Experiences Building Globus Genomics: A Next-Generation Sequencing Analysis Service using Galaxy, Globus, and Amazon Web Services
|Title||Experiences Building Globus Genomics: A Next-Generation Sequencing Analysis Service using Galaxy, Globus, and Amazon Web Services|
|Publication Type||Journal Article|
|Year of Publication||2014|
|Authors||Madduri, RK, Sulakhe, D, Lacinski, L, Liu, B, Rodriguez, A, Chard, K, Dave, UJ, Foster, IT|
|Journal||Concurrency and Computation: Practice & Experience|
We describe Globus Genomics, a system that we have developed for rapid analysis of large quantities of next-generation sequencing (NGS) genomic data.
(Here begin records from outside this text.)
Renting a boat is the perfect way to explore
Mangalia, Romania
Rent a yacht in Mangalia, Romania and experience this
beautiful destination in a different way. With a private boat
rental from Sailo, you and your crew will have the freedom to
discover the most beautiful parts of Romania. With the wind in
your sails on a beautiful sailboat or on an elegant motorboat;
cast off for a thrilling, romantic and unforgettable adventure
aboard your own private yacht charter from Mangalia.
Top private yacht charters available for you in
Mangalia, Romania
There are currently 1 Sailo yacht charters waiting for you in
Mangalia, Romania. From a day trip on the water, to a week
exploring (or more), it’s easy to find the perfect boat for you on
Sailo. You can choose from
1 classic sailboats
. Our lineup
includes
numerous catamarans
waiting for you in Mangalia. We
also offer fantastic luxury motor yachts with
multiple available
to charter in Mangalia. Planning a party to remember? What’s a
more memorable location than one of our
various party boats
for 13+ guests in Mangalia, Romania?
This system achieves a high degree of end-to-end automation that encompasses every stage of data analysis including initial data retrieval from remote sequencing centers or storage (via the Globus file transfer system); specification, configuration, and reuse of multi-step processing pipelines (via the Galaxy workflow system); creation of custom Amazon Machine Images and on-demand resource acquisition via a specialized elastic provisioner (on Amazon EC2); and efficient scheduling of these pipelines over many processors (via the HTCondor scheduler). The system allows biomedical researchers to perform rapid analysis of large NGS datasets in a fully automated manner, without software installation or a need for any local computing infrastructure. We report performance and cost results for some representative workloads.